>> Start PAGE EXTRACT

Next Time, I Shall Not Be So Lenient!

Alex Wilcock writes a lot of words about Doctor Who. He’s followed DWM’s Time Team since 1999, and is now revealing everything he’s ever sent to them. Very gradually.

Saturday, August 03, 2013

Doctor Who – Marco Polo Episode Five: Rider From Shang-Tu


“Look at that one there. He’s just like Wang-Lo, all fat, smooth and silky. And look at this one here – he’s very solemn, he’s just like Marco Polo. And look at this one dashing around all over the place! He’s got Ian’s energy. Ahh, look, that one’s all by itself. It’s independent, like Barbara.”
“There’s you, Susan, hmm? A wicked goldfish?”
“Now, where are you, Ping-Cho? Oh, look, there – that little pretty one down there, with the wedding veil. Oh, Ping… I’m sorry.”
“How I miss my home in Samarkand. And your home, Susan? You’ve never told me about that. Is it so very far away?”
“Yes, it is. It’s as far away as a night star.”




This week’s title promises a dashing new character who doesn’t actually play any part in the big action scene – but he’s actually part of the slowly building trailer for the most fun character apart from the Doctor, and this week’s episode title only the heralds the next one. Meanwhile, this week’s own big developments include another science lesson, the series’ biggest step yet into campery, and some goldfish. And Richard and I are back from holiday, so I’m back to writing…


And I Said…


By Episode Five, I can see – if only I could – why this is so well-remembered for its performances, details and atmosphere, but would be best watched episodically at distant intervals, taking careful note of which episode you’re up to, as nothing at all will happen to advance the plot.

The main development this week is to be that Marco is slightly less cross with the time travellers than last week, returning them to the status of… the week before. You can imagine people being mildly entertained by it, but having no idea when (if ever) it might finish.

As Ian reports finding the guard, the Doctor asks in turn:
“What’s the matter? Did you kill him?”
“No, of course not. He was dead.”

>> End PAGE EXTRACT

### EXERCISE PROMPT
According to the blog post on the Marco Polo episode, since what year has Alex Wilcock followed DWM's Time Team?

>> Start DATA

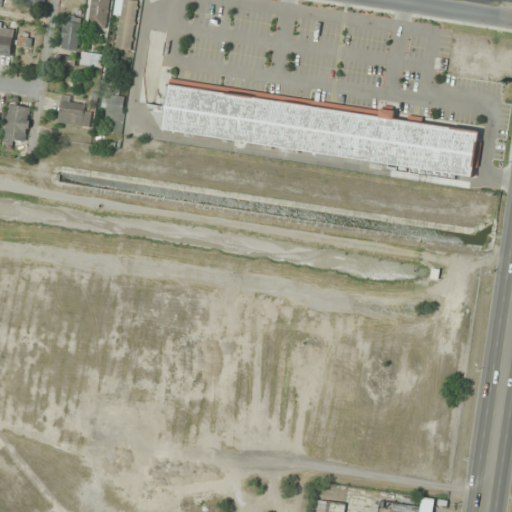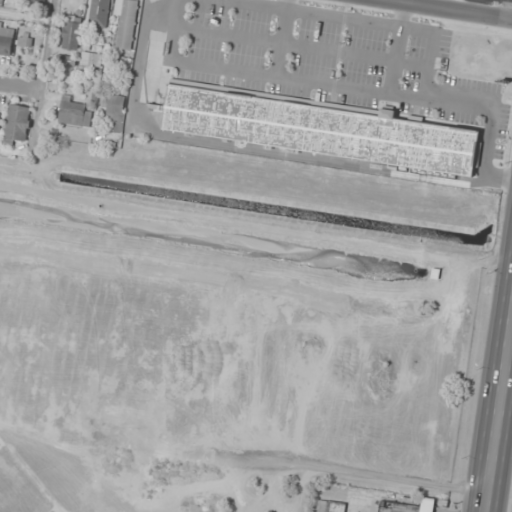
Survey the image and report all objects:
building: (37, 3)
road: (447, 10)
building: (99, 15)
building: (125, 24)
building: (71, 35)
building: (6, 39)
road: (47, 44)
building: (91, 59)
road: (20, 84)
building: (115, 107)
building: (74, 113)
building: (17, 124)
building: (318, 128)
road: (498, 423)
building: (331, 506)
building: (401, 508)
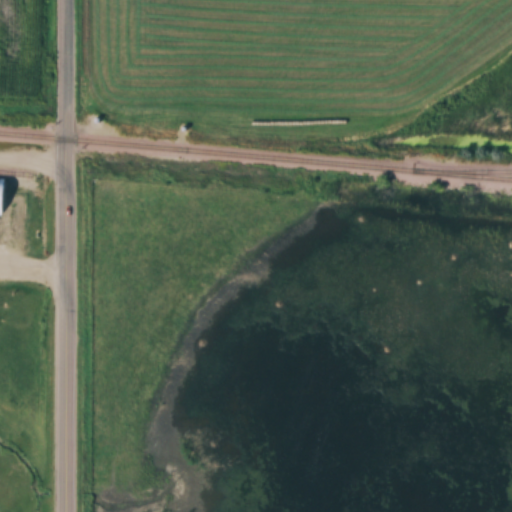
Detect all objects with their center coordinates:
railway: (207, 151)
railway: (463, 171)
railway: (13, 173)
railway: (463, 175)
road: (62, 255)
road: (31, 267)
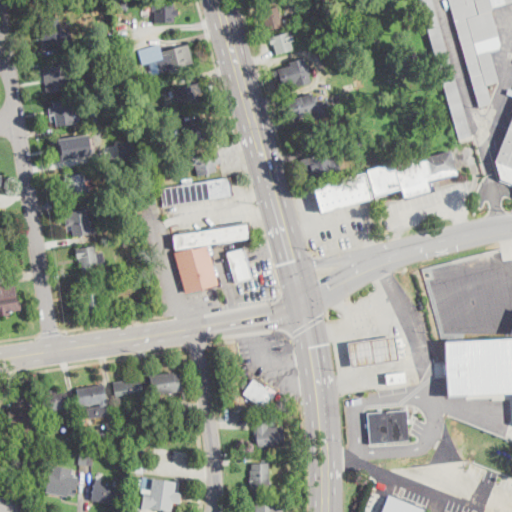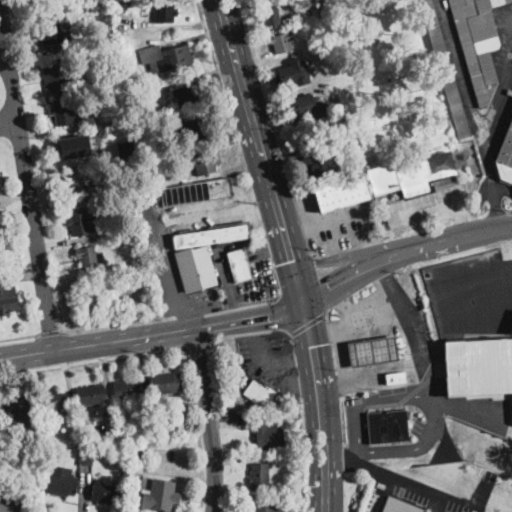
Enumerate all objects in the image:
road: (254, 2)
building: (164, 11)
building: (164, 11)
building: (272, 16)
building: (272, 18)
building: (56, 29)
building: (50, 30)
building: (282, 41)
building: (282, 42)
building: (478, 43)
road: (3, 54)
building: (167, 56)
building: (164, 57)
building: (444, 67)
building: (292, 73)
building: (291, 74)
building: (53, 76)
building: (58, 77)
road: (219, 79)
building: (185, 94)
building: (187, 94)
building: (303, 105)
building: (305, 107)
building: (62, 111)
building: (63, 112)
road: (8, 123)
building: (195, 129)
building: (196, 131)
building: (74, 145)
building: (71, 146)
road: (262, 154)
building: (505, 160)
building: (206, 162)
building: (206, 163)
building: (320, 163)
building: (321, 165)
building: (412, 173)
building: (1, 180)
road: (26, 181)
building: (0, 183)
building: (75, 183)
building: (76, 184)
building: (196, 190)
building: (197, 191)
building: (342, 191)
building: (157, 192)
building: (343, 192)
road: (345, 215)
road: (159, 218)
building: (79, 220)
building: (80, 223)
building: (212, 235)
building: (123, 239)
road: (401, 251)
building: (202, 253)
road: (292, 255)
building: (89, 257)
building: (90, 257)
road: (336, 259)
building: (239, 263)
building: (239, 265)
building: (196, 267)
building: (0, 278)
road: (320, 280)
parking lot: (253, 284)
building: (8, 297)
building: (9, 298)
parking lot: (204, 299)
building: (90, 300)
traffic signals: (305, 309)
road: (172, 314)
road: (285, 316)
road: (308, 322)
road: (410, 326)
road: (50, 332)
building: (511, 332)
road: (158, 334)
road: (248, 334)
road: (19, 336)
road: (198, 345)
building: (373, 350)
building: (375, 350)
road: (270, 356)
road: (5, 357)
parking lot: (271, 359)
road: (94, 360)
building: (478, 365)
building: (479, 366)
building: (395, 376)
building: (396, 378)
building: (166, 382)
building: (166, 382)
building: (244, 383)
building: (127, 388)
building: (128, 389)
building: (259, 392)
building: (260, 394)
building: (58, 398)
building: (93, 398)
road: (425, 398)
building: (55, 400)
building: (94, 400)
building: (163, 408)
road: (318, 410)
building: (21, 418)
building: (20, 422)
building: (147, 422)
building: (387, 425)
building: (388, 426)
building: (267, 433)
building: (268, 434)
building: (47, 444)
building: (119, 445)
building: (135, 446)
building: (4, 447)
building: (136, 454)
road: (341, 454)
building: (85, 457)
building: (86, 457)
building: (137, 467)
road: (202, 471)
building: (259, 475)
building: (260, 476)
building: (62, 480)
building: (62, 482)
road: (415, 484)
road: (185, 488)
building: (104, 491)
building: (105, 491)
building: (158, 493)
building: (158, 493)
building: (400, 505)
building: (400, 506)
building: (269, 507)
building: (269, 507)
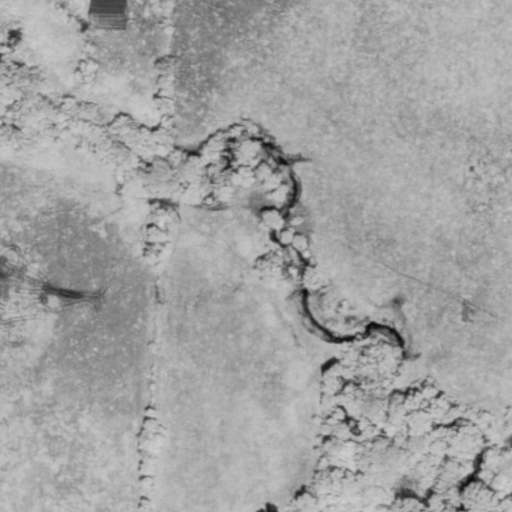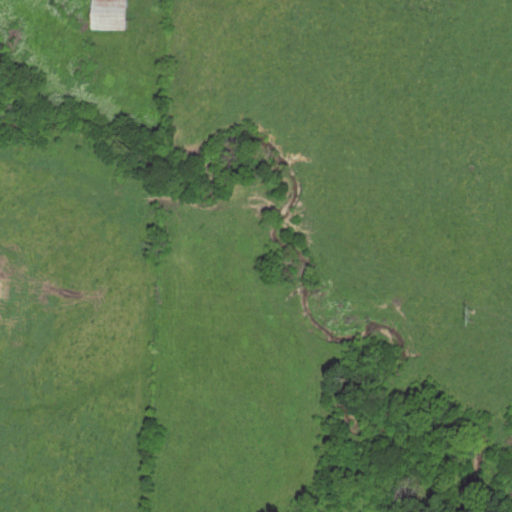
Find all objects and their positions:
building: (109, 15)
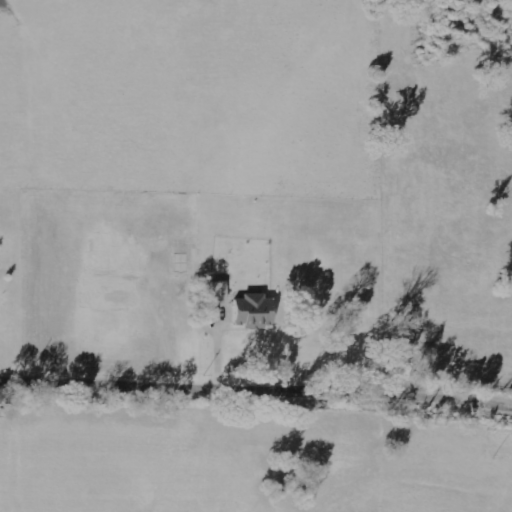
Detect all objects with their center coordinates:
building: (219, 293)
building: (253, 311)
road: (256, 395)
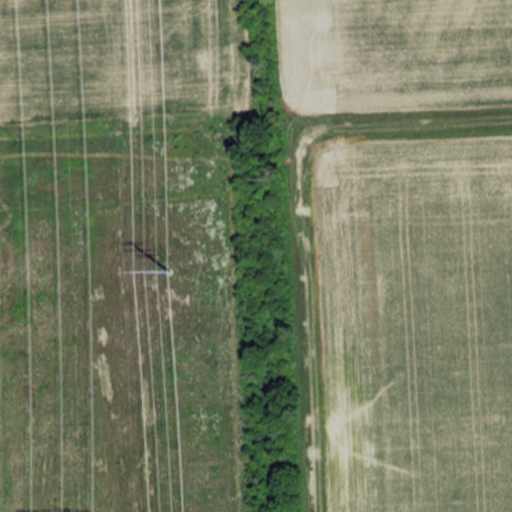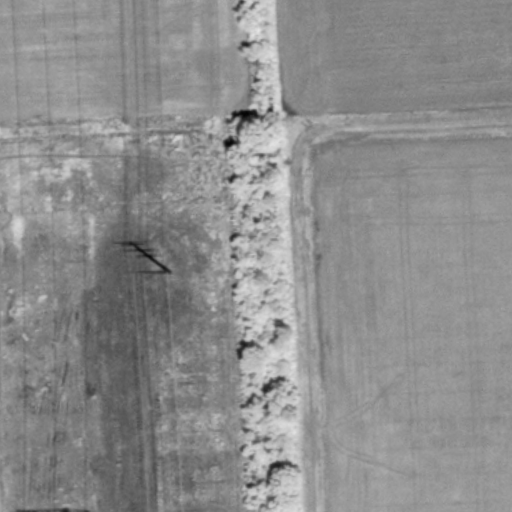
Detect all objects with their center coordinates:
power tower: (177, 270)
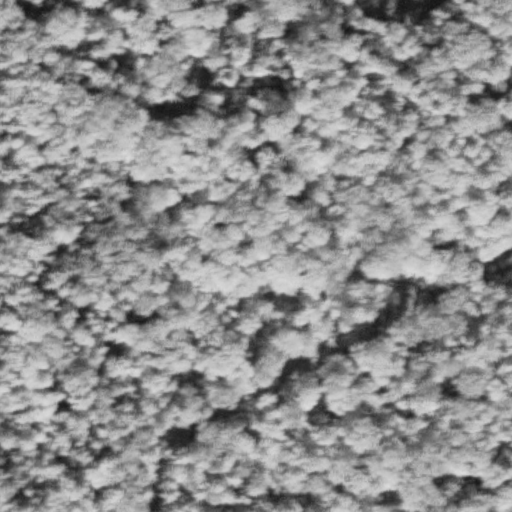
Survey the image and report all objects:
road: (268, 327)
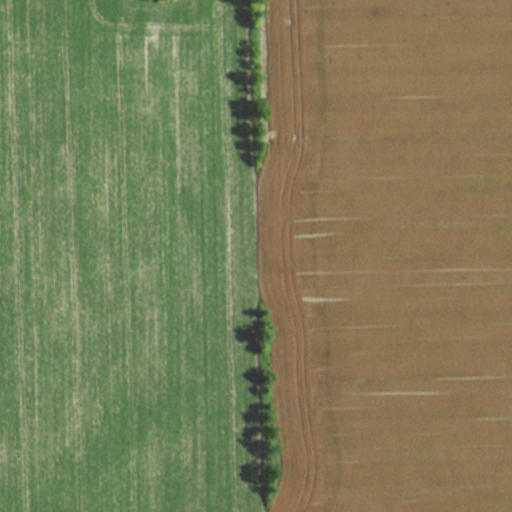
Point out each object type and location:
crop: (393, 255)
crop: (124, 259)
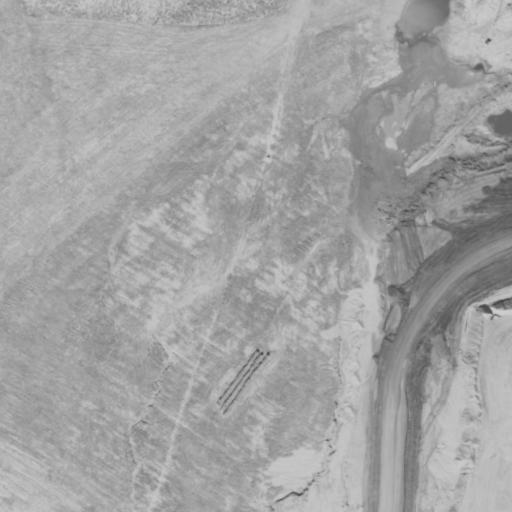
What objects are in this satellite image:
quarry: (255, 255)
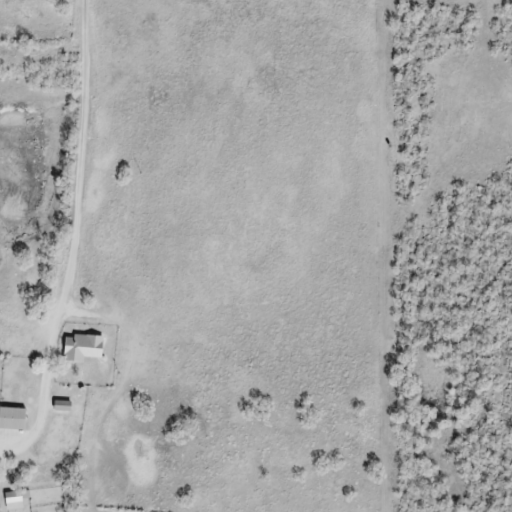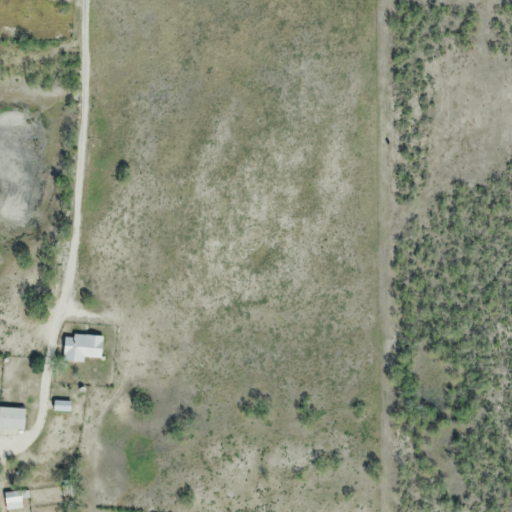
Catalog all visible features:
road: (95, 165)
building: (81, 346)
building: (79, 349)
building: (61, 404)
building: (12, 418)
building: (10, 419)
building: (13, 498)
building: (10, 501)
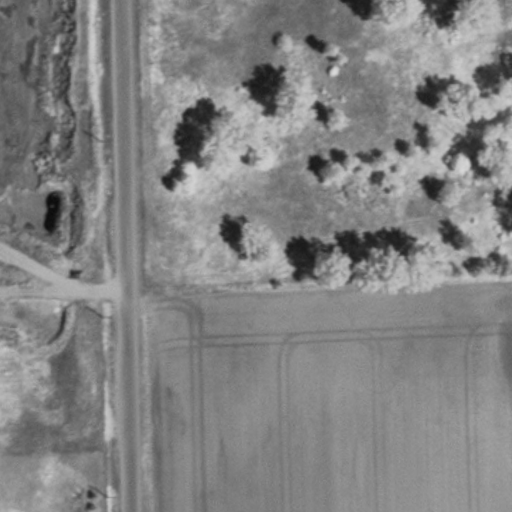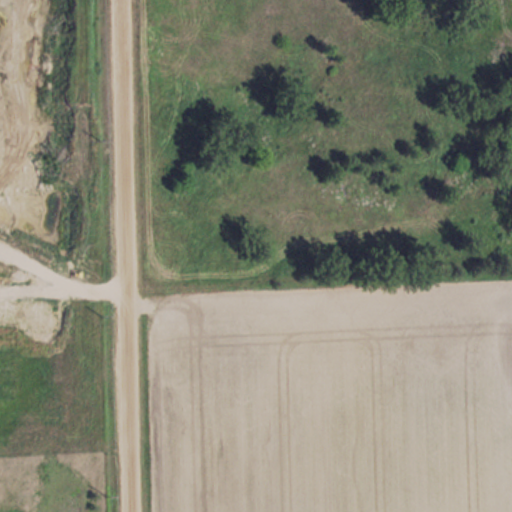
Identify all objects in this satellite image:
road: (130, 256)
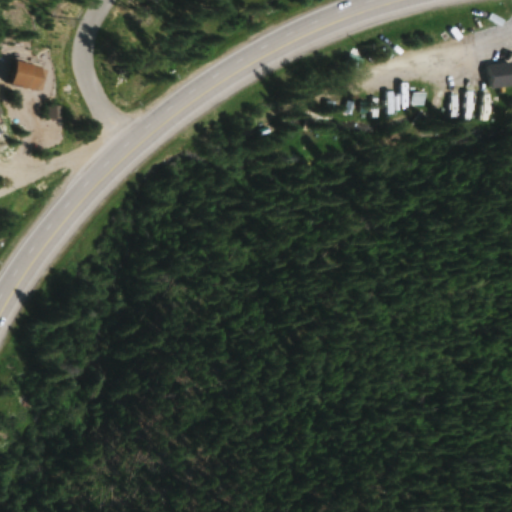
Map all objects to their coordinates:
road: (435, 59)
building: (499, 73)
road: (85, 84)
building: (415, 99)
building: (488, 106)
road: (184, 117)
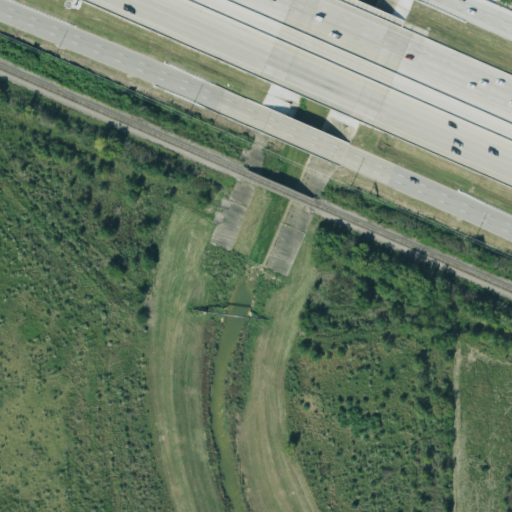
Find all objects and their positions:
road: (284, 2)
road: (475, 16)
road: (217, 25)
road: (346, 30)
road: (128, 62)
road: (328, 73)
road: (457, 79)
railway: (119, 120)
road: (447, 126)
road: (297, 136)
railway: (276, 189)
road: (425, 191)
railway: (413, 249)
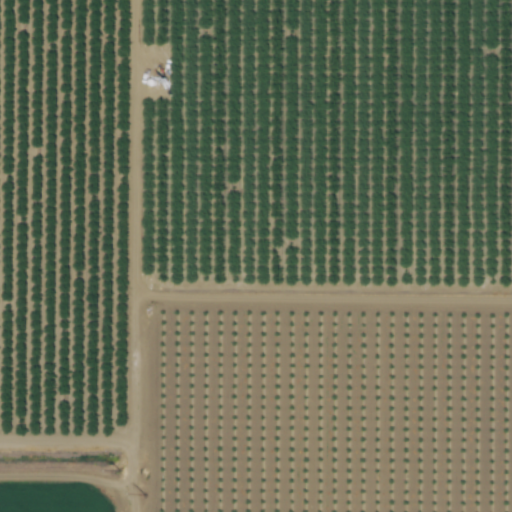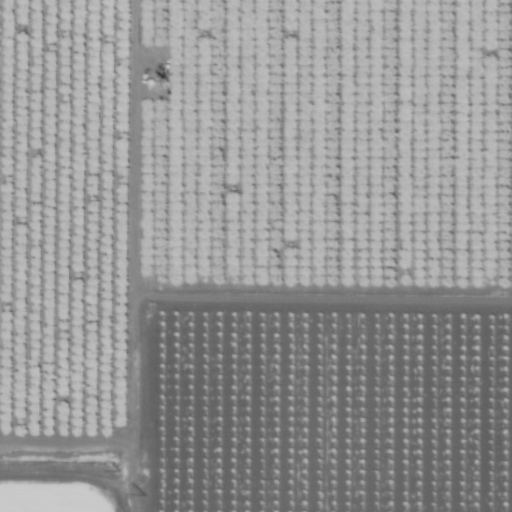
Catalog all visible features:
road: (133, 183)
road: (173, 296)
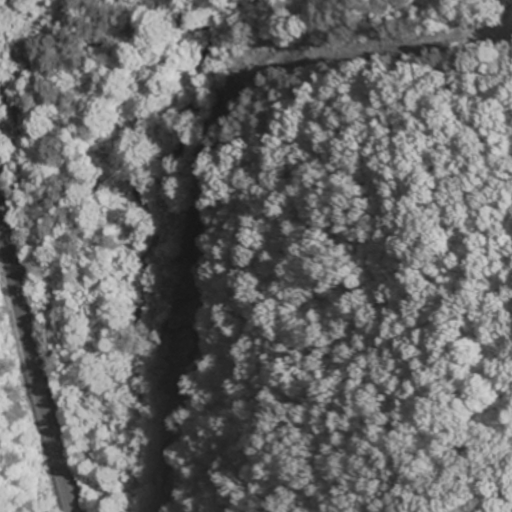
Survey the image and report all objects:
road: (32, 358)
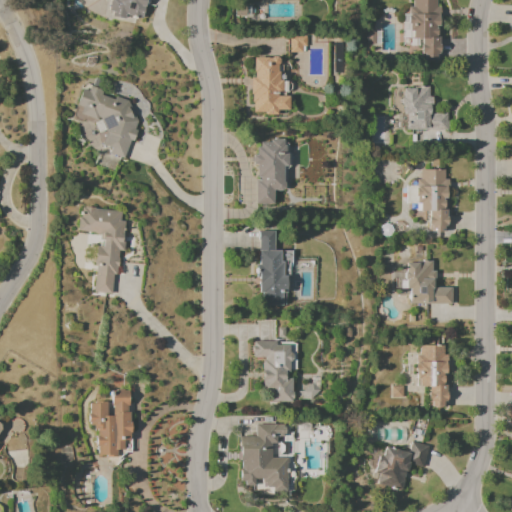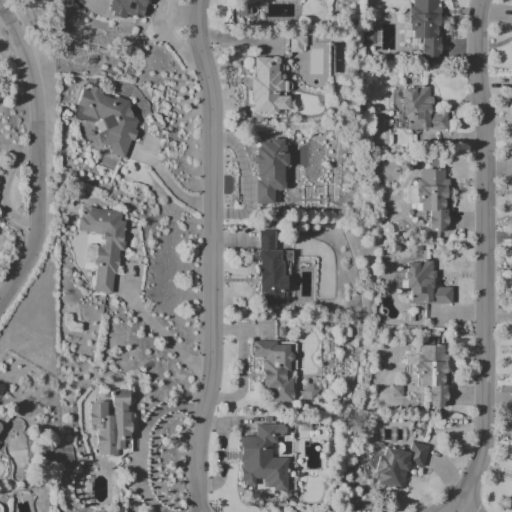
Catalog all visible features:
building: (126, 8)
road: (8, 11)
building: (424, 26)
building: (370, 37)
building: (295, 44)
building: (266, 86)
building: (419, 110)
building: (108, 118)
road: (36, 153)
building: (268, 169)
road: (167, 182)
building: (429, 197)
building: (103, 242)
road: (209, 255)
road: (480, 257)
building: (271, 271)
building: (422, 284)
road: (159, 338)
building: (274, 369)
building: (431, 373)
building: (110, 423)
building: (262, 458)
building: (396, 464)
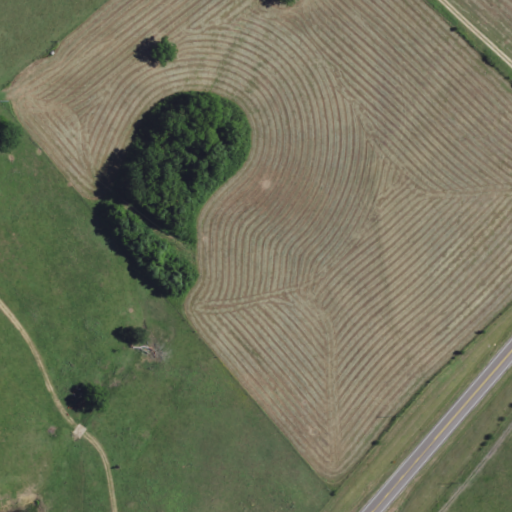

>> End DATA

### COMPLETED TASK
Since 1999.